Der Bundesgerichtshof habe 2011 entschieden, dass Verkehrsverträge auszuschreiben sind, argumentiert Mofair. Tatsächlich sollten Direktvergaben allenfalls in Ausnahmen in Frage kommen, um beispielsweise die Laufzeiten von verschiedenen Verkehrsverträgen aufeinander zu bringen, um so bessere Ausschreibungsbedingungen zu ermöglichen. Die Verlängerung des S-Bahn-Auftrages um sechs Jahre fällt in eine andere Kategorie.

Der Senat begründet den Schritt mit dem Wettbewerbsverfahren, das sich etwa wegen Klagen verzögert habe. Die Deutsche Bahn etwa klagte erfolgreich dagegen, dass die Fahrzeuge eine Lebensdauer von 30 Jahren haben sollten, also doppelt so lange wie der Verkehrsvertrag.
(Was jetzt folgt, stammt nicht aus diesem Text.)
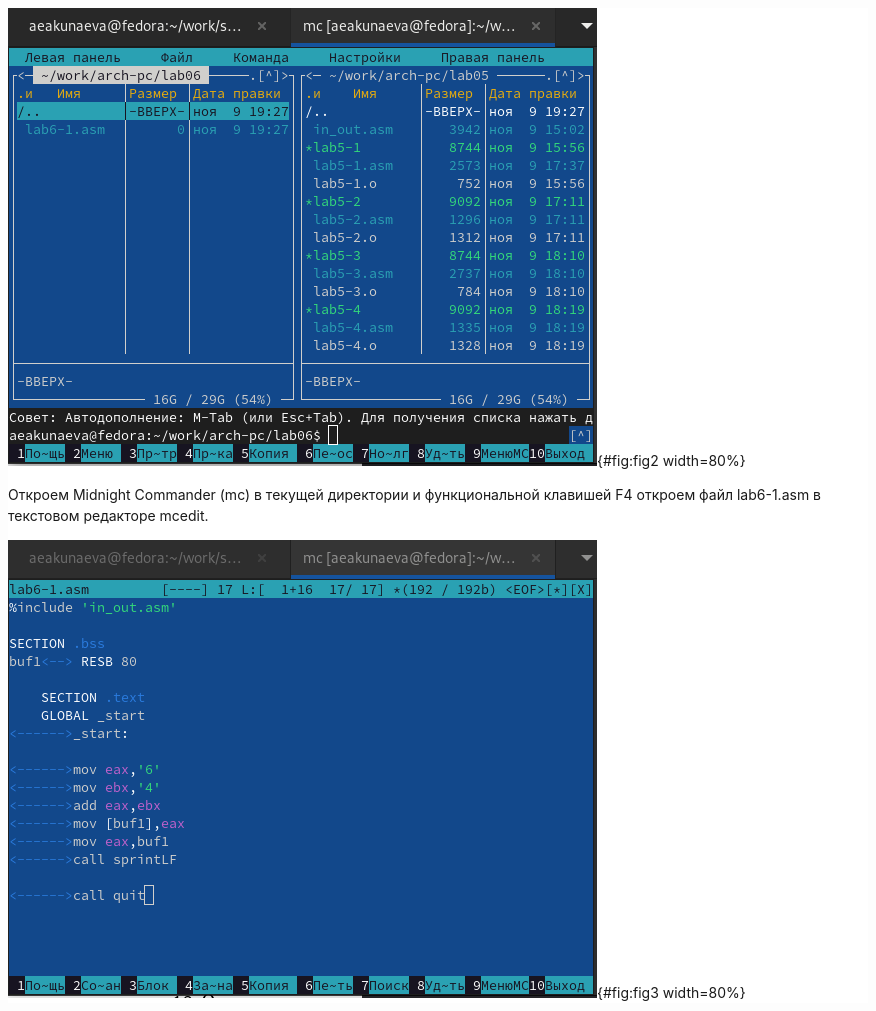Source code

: ![Midnight Commander. Каталог ~/work/arch-pc/lab06/](image/2.jpg){#fig:fig2 width=80%}

Откроем Midnight Commander (mc) в текущей директории и функциональной клавишей F4 откроем файл lab6-1.asm в текстовом редакторе mcedit.

![MC. Mcedit: lab6-1.asm](image/3.jpg){#fig:fig3 width=80%}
Der Senat tut sich jedenfalls selbst keinen Gefallen. Inzwischen sind drei der ursprünglichen Bewerber wegen der Komplexität der Ausschreibung wieder abgesprungen. Darunter die beiden Metrobetreiber in Paris und Hongkong. Nur noch die Deutsche Bahn und National Express sind im Bewerbungsverfahren. Durchaus möglich, dass sich bald auch die Briten zurückziehen.